[PROVIDED RECORDS Boundary: Start]

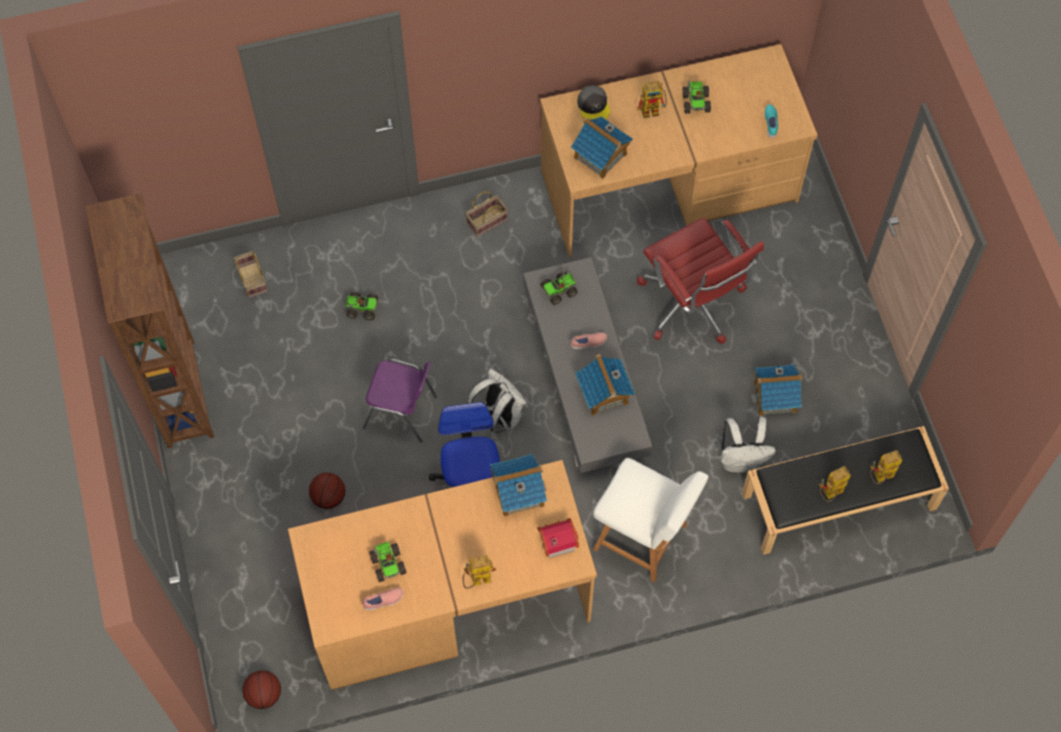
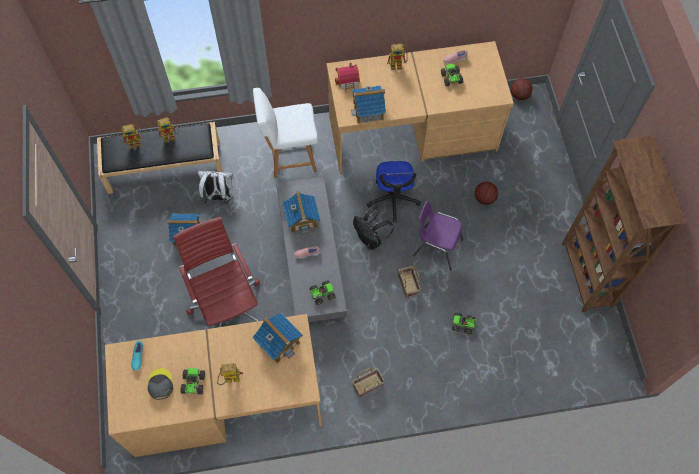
camera: 175 degrees left, 0 degrees up
(251, 279) = (544, 355): basket -> basket (409, 285)
(500, 415) = (371, 239): white backpack -> black backpack
(593, 106) = (277, 388): grey cap -> grey cap (160, 384)
(643, 539) = (290, 156): white chair -> white chair turned 45 degrees counterclockwise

[PROVIDED RECORDS Boundary: End]

▸ YOUR GOAL
Every line above should be output exactly, except for the pictures.

▸ SOLUTION FOR THIS TASK
camera: 175 degrees left, 0 degrees up
(251, 279) = (544, 355): basket -> basket (409, 285)
(500, 415) = (371, 239): white backpack -> black backpack
(593, 106) = (277, 388): grey cap -> grey cap (160, 384)
(643, 539) = (290, 156): white chair -> white chair turned 45 degrees counterclockwise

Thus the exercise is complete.